Could you copy the whole listing below exactly as written?

EXERCISE INPUT:
★ ★ ★ ★

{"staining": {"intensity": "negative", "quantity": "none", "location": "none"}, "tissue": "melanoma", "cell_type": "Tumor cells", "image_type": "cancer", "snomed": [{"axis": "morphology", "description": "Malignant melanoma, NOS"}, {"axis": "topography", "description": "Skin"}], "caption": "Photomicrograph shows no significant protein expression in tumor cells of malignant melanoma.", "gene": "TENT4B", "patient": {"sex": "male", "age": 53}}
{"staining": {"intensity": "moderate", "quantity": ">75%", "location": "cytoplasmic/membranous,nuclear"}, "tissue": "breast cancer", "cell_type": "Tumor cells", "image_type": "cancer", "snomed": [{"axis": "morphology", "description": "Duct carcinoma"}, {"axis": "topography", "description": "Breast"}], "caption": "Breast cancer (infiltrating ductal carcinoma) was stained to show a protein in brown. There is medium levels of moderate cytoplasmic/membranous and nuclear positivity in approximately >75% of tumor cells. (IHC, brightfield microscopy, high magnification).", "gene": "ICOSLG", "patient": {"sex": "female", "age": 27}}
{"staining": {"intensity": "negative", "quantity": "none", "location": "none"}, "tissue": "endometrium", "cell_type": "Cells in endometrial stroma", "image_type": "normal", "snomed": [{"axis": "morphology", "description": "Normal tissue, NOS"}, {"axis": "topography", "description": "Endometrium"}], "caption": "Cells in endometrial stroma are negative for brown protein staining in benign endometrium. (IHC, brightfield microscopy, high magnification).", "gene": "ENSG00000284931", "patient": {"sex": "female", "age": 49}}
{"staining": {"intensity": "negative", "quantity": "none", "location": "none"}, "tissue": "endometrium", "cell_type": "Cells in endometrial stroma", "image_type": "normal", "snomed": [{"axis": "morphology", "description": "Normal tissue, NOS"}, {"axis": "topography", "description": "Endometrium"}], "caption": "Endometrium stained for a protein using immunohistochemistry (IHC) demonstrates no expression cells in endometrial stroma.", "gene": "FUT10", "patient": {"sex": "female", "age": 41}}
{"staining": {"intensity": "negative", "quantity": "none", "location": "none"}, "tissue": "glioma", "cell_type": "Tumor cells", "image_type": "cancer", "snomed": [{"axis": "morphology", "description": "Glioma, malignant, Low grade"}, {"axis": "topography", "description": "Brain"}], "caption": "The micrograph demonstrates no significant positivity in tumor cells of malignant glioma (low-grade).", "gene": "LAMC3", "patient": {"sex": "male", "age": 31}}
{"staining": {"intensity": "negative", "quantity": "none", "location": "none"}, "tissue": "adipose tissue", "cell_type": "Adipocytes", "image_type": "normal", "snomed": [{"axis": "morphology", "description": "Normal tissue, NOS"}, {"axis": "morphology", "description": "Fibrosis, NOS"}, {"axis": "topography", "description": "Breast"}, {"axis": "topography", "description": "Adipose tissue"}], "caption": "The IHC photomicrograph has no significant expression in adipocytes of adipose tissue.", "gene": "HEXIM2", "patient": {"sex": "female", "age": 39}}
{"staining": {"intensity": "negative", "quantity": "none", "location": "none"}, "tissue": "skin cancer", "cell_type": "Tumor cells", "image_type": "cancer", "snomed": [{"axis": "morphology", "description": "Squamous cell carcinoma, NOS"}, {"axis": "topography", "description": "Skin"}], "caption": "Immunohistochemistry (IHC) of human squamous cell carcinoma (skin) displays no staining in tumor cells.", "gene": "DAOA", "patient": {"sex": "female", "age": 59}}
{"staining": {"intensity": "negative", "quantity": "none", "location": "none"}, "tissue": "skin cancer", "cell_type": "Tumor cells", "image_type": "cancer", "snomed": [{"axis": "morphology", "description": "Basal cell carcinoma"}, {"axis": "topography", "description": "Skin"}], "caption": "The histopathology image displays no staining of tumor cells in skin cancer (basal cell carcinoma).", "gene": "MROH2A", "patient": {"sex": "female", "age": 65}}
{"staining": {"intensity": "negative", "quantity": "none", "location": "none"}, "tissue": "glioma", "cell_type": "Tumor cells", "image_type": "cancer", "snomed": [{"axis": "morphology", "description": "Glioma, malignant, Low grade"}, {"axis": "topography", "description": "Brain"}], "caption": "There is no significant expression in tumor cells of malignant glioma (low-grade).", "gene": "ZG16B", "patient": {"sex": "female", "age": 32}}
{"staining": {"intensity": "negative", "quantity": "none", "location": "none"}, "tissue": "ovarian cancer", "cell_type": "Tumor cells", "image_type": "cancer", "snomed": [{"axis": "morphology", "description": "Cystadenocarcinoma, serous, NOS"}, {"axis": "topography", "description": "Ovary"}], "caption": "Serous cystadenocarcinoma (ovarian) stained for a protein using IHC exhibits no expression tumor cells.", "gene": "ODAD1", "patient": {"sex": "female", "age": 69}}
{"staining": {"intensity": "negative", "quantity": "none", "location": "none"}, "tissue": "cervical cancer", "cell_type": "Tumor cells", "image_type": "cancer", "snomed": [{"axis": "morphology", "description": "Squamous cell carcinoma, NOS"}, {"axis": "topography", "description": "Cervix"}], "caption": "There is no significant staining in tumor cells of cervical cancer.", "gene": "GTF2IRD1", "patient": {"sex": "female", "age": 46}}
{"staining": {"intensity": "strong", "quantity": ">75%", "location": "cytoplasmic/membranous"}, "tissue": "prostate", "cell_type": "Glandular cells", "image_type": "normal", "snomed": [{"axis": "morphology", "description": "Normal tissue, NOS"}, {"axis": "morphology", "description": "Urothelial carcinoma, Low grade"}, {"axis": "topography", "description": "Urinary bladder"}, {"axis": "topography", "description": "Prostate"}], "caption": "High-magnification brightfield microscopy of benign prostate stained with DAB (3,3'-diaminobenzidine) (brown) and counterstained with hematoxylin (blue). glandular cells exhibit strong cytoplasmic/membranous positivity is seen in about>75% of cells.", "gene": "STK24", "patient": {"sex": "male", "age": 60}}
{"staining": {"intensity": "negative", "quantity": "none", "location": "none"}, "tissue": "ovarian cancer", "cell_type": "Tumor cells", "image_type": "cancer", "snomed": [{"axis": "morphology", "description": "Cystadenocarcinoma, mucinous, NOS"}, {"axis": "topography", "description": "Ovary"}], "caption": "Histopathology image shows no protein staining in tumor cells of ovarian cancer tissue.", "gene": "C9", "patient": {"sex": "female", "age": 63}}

★ ★ ★ ★

SOLUTION TO THIS TASK:
{"staining": {"intensity": "negative", "quantity": "none", "location": "none"}, "tissue": "melanoma", "cell_type": "Tumor cells", "image_type": "cancer", "snomed": [{"axis": "morphology", "description": "Malignant melanoma, NOS"}, {"axis": "topography", "description": "Skin"}], "caption": "Photomicrograph shows no significant protein expression in tumor cells of malignant melanoma.", "gene": "TENT4B", "patient": {"sex": "male", "age": 53}}
{"staining": {"intensity": "moderate", "quantity": ">75%", "location": "cytoplasmic/membranous,nuclear"}, "tissue": "breast cancer", "cell_type": "Tumor cells", "image_type": "cancer", "snomed": [{"axis": "morphology", "description": "Duct carcinoma"}, {"axis": "topography", "description": "Breast"}], "caption": "Breast cancer (infiltrating ductal carcinoma) was stained to show a protein in brown. There is medium levels of moderate cytoplasmic/membranous and nuclear positivity in approximately >75% of tumor cells. (IHC, brightfield microscopy, high magnification).", "gene": "ICOSLG", "patient": {"sex": "female", "age": 27}}
{"staining": {"intensity": "negative", "quantity": "none", "location": "none"}, "tissue": "endometrium", "cell_type": "Cells in endometrial stroma", "image_type": "normal", "snomed": [{"axis": "morphology", "description": "Normal tissue, NOS"}, {"axis": "topography", "description": "Endometrium"}], "caption": "Cells in endometrial stroma are negative for brown protein staining in benign endometrium. (IHC, brightfield microscopy, high magnification).", "gene": "ENSG00000284931", "patient": {"sex": "female", "age": 49}}
{"staining": {"intensity": "negative", "quantity": "none", "location": "none"}, "tissue": "endometrium", "cell_type": "Cells in endometrial stroma", "image_type": "normal", "snomed": [{"axis": "morphology", "description": "Normal tissue, NOS"}, {"axis": "topography", "description": "Endometrium"}], "caption": "Endometrium stained for a protein using immunohistochemistry (IHC) demonstrates no expression cells in endometrial stroma.", "gene": "FUT10", "patient": {"sex": "female", "age": 41}}
{"staining": {"intensity": "negative", "quantity": "none", "location": "none"}, "tissue": "glioma", "cell_type": "Tumor cells", "image_type": "cancer", "snomed": [{"axis": "morphology", "description": "Glioma, malignant, Low grade"}, {"axis": "topography", "description": "Brain"}], "caption": "The micrograph demonstrates no significant positivity in tumor cells of malignant glioma (low-grade).", "gene": "LAMC3", "patient": {"sex": "male", "age": 31}}
{"staining": {"intensity": "negative", "quantity": "none", "location": "none"}, "tissue": "adipose tissue", "cell_type": "Adipocytes", "image_type": "normal", "snomed": [{"axis": "morphology", "description": "Normal tissue, NOS"}, {"axis": "morphology", "description": "Fibrosis, NOS"}, {"axis": "topography", "description": "Breast"}, {"axis": "topography", "description": "Adipose tissue"}], "caption": "The IHC photomicrograph has no significant expression in adipocytes of adipose tissue.", "gene": "HEXIM2", "patient": {"sex": "female", "age": 39}}
{"staining": {"intensity": "negative", "quantity": "none", "location": "none"}, "tissue": "skin cancer", "cell_type": "Tumor cells", "image_type": "cancer", "snomed": [{"axis": "morphology", "description": "Squamous cell carcinoma, NOS"}, {"axis": "topography", "description": "Skin"}], "caption": "Immunohistochemistry (IHC) of human squamous cell carcinoma (skin) displays no staining in tumor cells.", "gene": "DAOA", "patient": {"sex": "female", "age": 59}}
{"staining": {"intensity": "negative", "quantity": "none", "location": "none"}, "tissue": "skin cancer", "cell_type": "Tumor cells", "image_type": "cancer", "snomed": [{"axis": "morphology", "description": "Basal cell carcinoma"}, {"axis": "topography", "description": "Skin"}], "caption": "The histopathology image displays no staining of tumor cells in skin cancer (basal cell carcinoma).", "gene": "MROH2A", "patient": {"sex": "female", "age": 65}}
{"staining": {"intensity": "negative", "quantity": "none", "location": "none"}, "tissue": "glioma", "cell_type": "Tumor cells", "image_type": "cancer", "snomed": [{"axis": "morphology", "description": "Glioma, malignant, Low grade"}, {"axis": "topography", "description": "Brain"}], "caption": "There is no significant expression in tumor cells of malignant glioma (low-grade).", "gene": "ZG16B", "patient": {"sex": "female", "age": 32}}
{"staining": {"intensity": "negative", "quantity": "none", "location": "none"}, "tissue": "ovarian cancer", "cell_type": "Tumor cells", "image_type": "cancer", "snomed": [{"axis": "morphology", "description": "Cystadenocarcinoma, serous, NOS"}, {"axis": "topography", "description": "Ovary"}], "caption": "Serous cystadenocarcinoma (ovarian) stained for a protein using IHC exhibits no expression tumor cells.", "gene": "ODAD1", "patient": {"sex": "female", "age": 69}}
{"staining": {"intensity": "negative", "quantity": "none", "location": "none"}, "tissue": "cervical cancer", "cell_type": "Tumor cells", "image_type": "cancer", "snomed": [{"axis": "morphology", "description": "Squamous cell carcinoma, NOS"}, {"axis": "topography", "description": "Cervix"}], "caption": "There is no significant staining in tumor cells of cervical cancer.", "gene": "GTF2IRD1", "patient": {"sex": "female", "age": 46}}
{"staining": {"intensity": "strong", "quantity": ">75%", "location": "cytoplasmic/membranous"}, "tissue": "prostate", "cell_type": "Glandular cells", "image_type": "normal", "snomed": [{"axis": "morphology", "description": "Normal tissue, NOS"}, {"axis": "morphology", "description": "Urothelial carcinoma, Low grade"}, {"axis": "topography", "description": "Urinary bladder"}, {"axis": "topography", "description": "Prostate"}], "caption": "High-magnification brightfield microscopy of benign prostate stained with DAB (3,3'-diaminobenzidine) (brown) and counterstained with hematoxylin (blue). glandular cells exhibit strong cytoplasmic/membranous positivity is seen in about>75% of cells.", "gene": "STK24", "patient": {"sex": "male", "age": 60}}
{"staining": {"intensity": "negative", "quantity": "none", "location": "none"}, "tissue": "ovarian cancer", "cell_type": "Tumor cells", "image_type": "cancer", "snomed": [{"axis": "morphology", "description": "Cystadenocarcinoma, mucinous, NOS"}, {"axis": "topography", "description": "Ovary"}], "caption": "Histopathology image shows no protein staining in tumor cells of ovarian cancer tissue.", "gene": "C9", "patient": {"sex": "female", "age": 63}}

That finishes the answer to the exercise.